Nothing but a number is needed here; count the lines of the listing that include "page".
------------------------------------------------------------
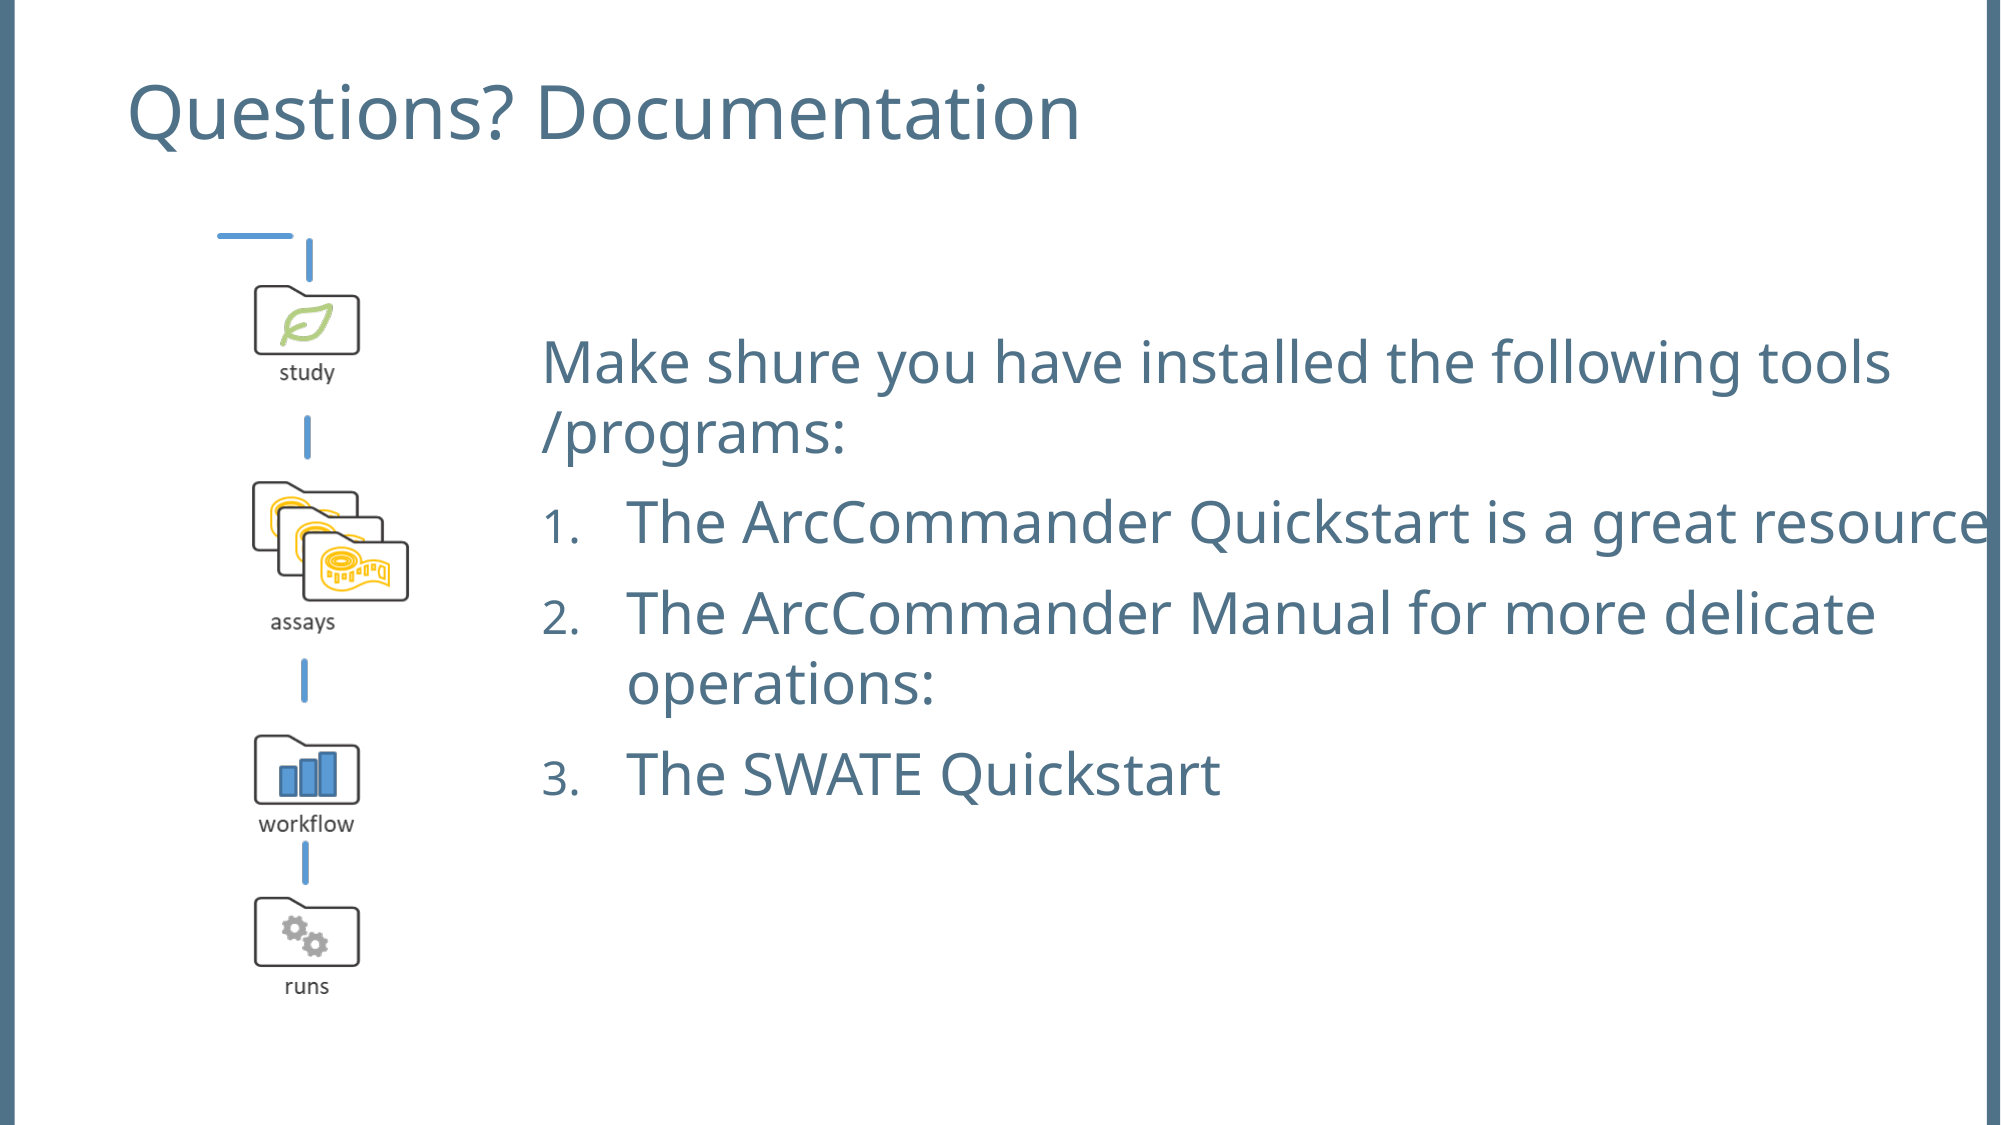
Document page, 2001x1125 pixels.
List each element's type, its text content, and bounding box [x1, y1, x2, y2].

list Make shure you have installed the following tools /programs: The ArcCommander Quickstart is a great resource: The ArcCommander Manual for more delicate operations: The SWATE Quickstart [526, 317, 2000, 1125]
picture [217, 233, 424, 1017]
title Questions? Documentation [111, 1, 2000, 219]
------------------------------------------------------------
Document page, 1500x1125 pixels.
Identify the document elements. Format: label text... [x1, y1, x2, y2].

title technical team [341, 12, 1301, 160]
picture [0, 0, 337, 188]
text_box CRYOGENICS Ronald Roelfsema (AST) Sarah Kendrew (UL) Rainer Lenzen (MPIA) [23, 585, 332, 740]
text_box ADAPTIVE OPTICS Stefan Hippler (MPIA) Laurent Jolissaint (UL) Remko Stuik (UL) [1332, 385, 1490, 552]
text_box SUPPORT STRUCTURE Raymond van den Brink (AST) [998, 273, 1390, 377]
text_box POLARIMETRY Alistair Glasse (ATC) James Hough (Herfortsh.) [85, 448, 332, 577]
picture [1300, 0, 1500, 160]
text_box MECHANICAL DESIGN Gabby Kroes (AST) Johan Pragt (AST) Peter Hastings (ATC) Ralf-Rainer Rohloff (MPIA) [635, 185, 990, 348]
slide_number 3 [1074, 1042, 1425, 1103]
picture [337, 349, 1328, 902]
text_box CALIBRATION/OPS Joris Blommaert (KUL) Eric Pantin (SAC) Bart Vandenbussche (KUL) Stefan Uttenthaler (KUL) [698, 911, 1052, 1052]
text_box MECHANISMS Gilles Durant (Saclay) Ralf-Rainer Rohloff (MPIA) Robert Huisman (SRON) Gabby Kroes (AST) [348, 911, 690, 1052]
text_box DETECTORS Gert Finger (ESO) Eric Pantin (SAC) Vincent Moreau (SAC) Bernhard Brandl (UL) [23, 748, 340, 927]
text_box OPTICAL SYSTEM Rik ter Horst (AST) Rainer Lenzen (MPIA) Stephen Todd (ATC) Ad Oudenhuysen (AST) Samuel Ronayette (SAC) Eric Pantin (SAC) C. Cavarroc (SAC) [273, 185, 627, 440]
------------------------------------------------------------
Exercise result | 2